“For a lot of people, multivitamins add an extra layer of security to ensure they’re getting at least minimum levels of essential vitamins and minerals to avoid nutritional deficiency or insufficiency, ” says Howard Sesso, associate professor of epidemiology at the Harvard T.H. Chan School of Public Health in Boston.
But can a multi also prevent disease, like cancer or heart disease?
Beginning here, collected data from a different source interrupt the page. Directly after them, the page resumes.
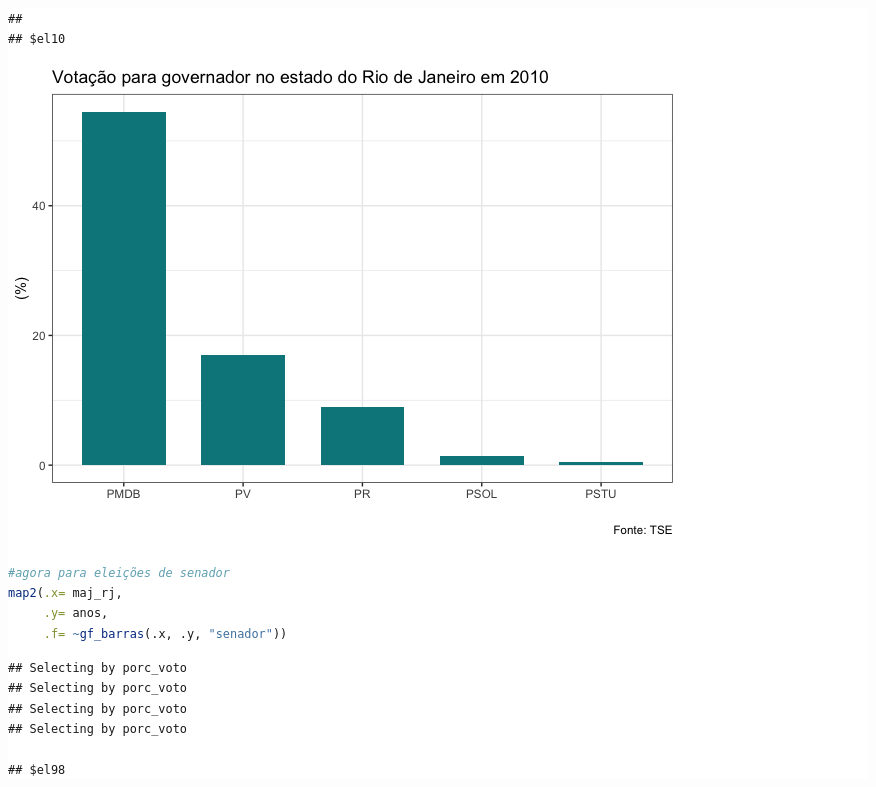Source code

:     ## 
    ## $el10

![](tutorial_rfuncional_files/figure-gfm/unnamed-chunk-39-4.png)

``` r
#agora para eleições de senador
map2(.x= maj_rj,
     .y= anos,
     .f= ~gf_barras(.x, .y, "senador"))
```

    ## Selecting by porc_voto
    ## Selecting by porc_voto
    ## Selecting by porc_voto
    ## Selecting by porc_voto

    ## $el98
That remains an open question.
The longest, largest controlled study so far
In the Physicians’ Health Study II, Sesso and his colleagues randomly assigned more than 14,000 men aged 50 and older to take a daily Centrum Silver (one of the most popular basic multivitamin-and-minerals for seniors) or a placebo.
After 11 years, the multi takers had an 8 percent lower risk of being diagnosed with cancer (and a 9 percent lower risk of cataracts) than the placebo takers. “And among men who had a history of cancer at the start of the trial, results suggested that the multivitamin was even stronger in preventing new cancers,” adds Sesso.
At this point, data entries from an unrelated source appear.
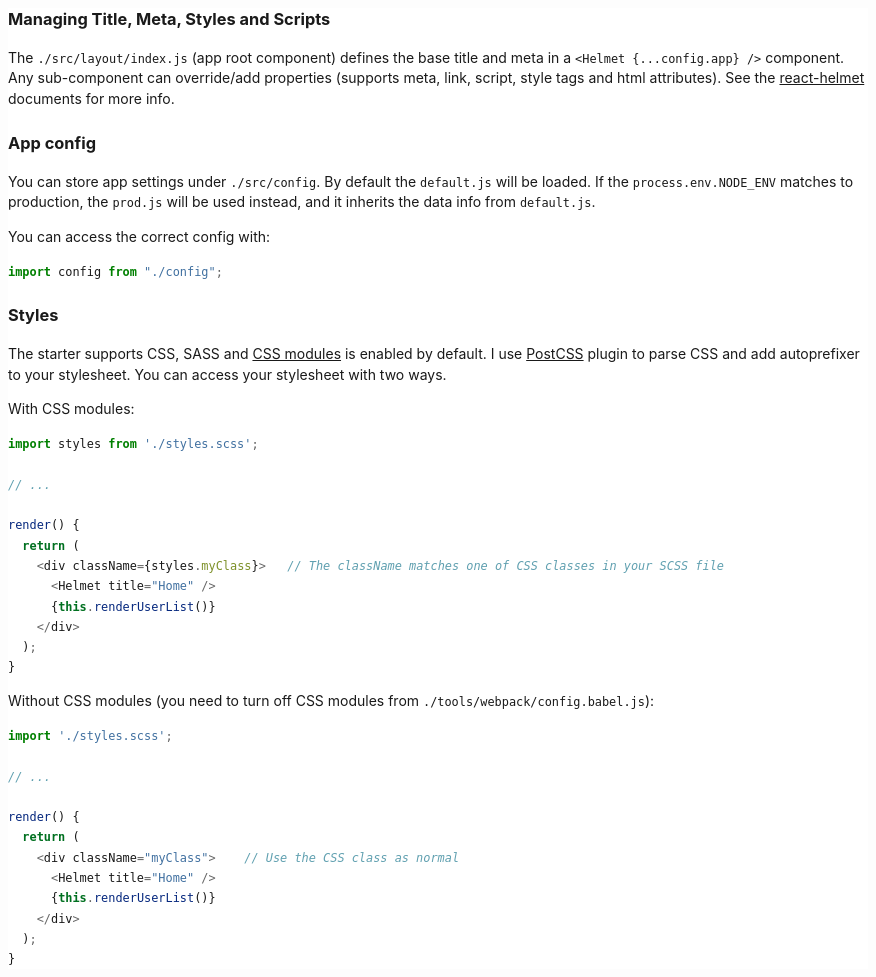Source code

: ### Managing Title, Meta, Styles and Scripts

The `./src/layout/index.js` (app root component) defines the base title and meta in a `<Helmet {...config.app} />` component. Any sub-component can override/add properties (supports meta, link, script, style tags and html attributes). See the [react-helmet](https://github.com/nfl/react-helmet) documents for more info.

### App config

You can store app settings under `./src/config`. By default the `default.js` will be loaded. If the `process.env.NODE_ENV` matches to production, the `prod.js` will be used instead, and it inherits the data info from `default.js`.

You can access the correct config with:

```js
import config from "./config";
```

### Styles

The starter supports CSS, SASS and [CSS modules](https://github.com/css-Modules/css-Modules) is enabled by default. I use [PostCSS](https://github.com/postcss/postcss-loader) plugin to parse CSS and add autoprefixer to your stylesheet. You can access your stylesheet with two ways.

With CSS modules:

```js
import styles from './styles.scss';

// ...

render() {
  return (
    <div className={styles.myClass}>   // The className matches one of CSS classes in your SCSS file
      <Helmet title="Home" />
      {this.renderUserList()}
    </div>
  );
}
```

Without CSS modules (you need to turn off CSS modules from `./tools/webpack/config.babel.js`):

```js
import './styles.scss';

// ...

render() {
  return (
    <div className="myClass">    // Use the CSS class as normal
      <Helmet title="Home" />
      {this.renderUserList()}
    </div>
  );
}
```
However, the multi takers were just as likely to have heart attacks or strokes, to suffer memory loss or other cognitive decline, or to die during the study. (Centrum had no role in conducting the study or interpreting the results.)
But questions remain.
“We don’t know whether the lower cancer risk found in men extends to women, or whether taking a multivitamin has stronger benefits in those with a history of cancer,” says Sesso.
COSMOS, a new clinical trial on women aged 65 or older and men aged 60 or older, should provide some answers by 2020. (Interested in participating? Visit www.cosmostrial.org or call 800-633-6913.)
Until then, says Sesso, “we hope to fill in some of these research gaps with observational studies.”
Observational studies provide clues
Unlike a clinical trial, observational studies look at the risk of disease among people who do or don’t choose to take a multi on their own.
For example, the Nurses’ Health Study II has tracked more than 43,000 women since 1989. Those who took multivitamins were less likely to have precancerous colon polyps and less likely to be infertile because of ovulation problems.
“The challenge in looking at observational studies is that people who take multivitamins differ from those who don’t,” says Sesso. “While observational studies try their best to account for the differences—like smoking and exercise—they can’t adjust for differences they don’t know about.”
Then there’s the question of what people take. “We don’t know if all multivitamin formulations have similar effects, or whether particular combinations of vitamins and minerals are better than others,” says Sesso.
Could multis be harmful?
A 2011 observational study of Iowa women rattled some people when it found that multi takers were slightly more likely to die than non-multi takers. But the result appears to be a fluke. Other observational studies and clinical trials don’t find a higher risk of dying among those taking a multi.
“There doesn’t appear to be any harm from taking ordinary big-brand multivitamins,” says Sesso. “But whether they can prevent disease remains a work in progress.”
Skip the specialized formulations that add herbs or other botanicals, says Sesso. “We don’t really know how these ingredients interact and what their long-term effects are.”
Sources: JAMA 308: 1871, 2012; Ophthalmology 121: 525, 2014; JAMA 308: 1751, 2012; Ann. Intern. Med. 159: 806, 2013; Br. J. Cancer 110: 249, 2014; Fertil. Steril. 89: 668, 2008; Arch. Intern. Med. 171: 1625, 2011; Am. J. Epidemiol. 173: 906, 2011; Am. J. Clin. Nutr. 97: 437, 2013.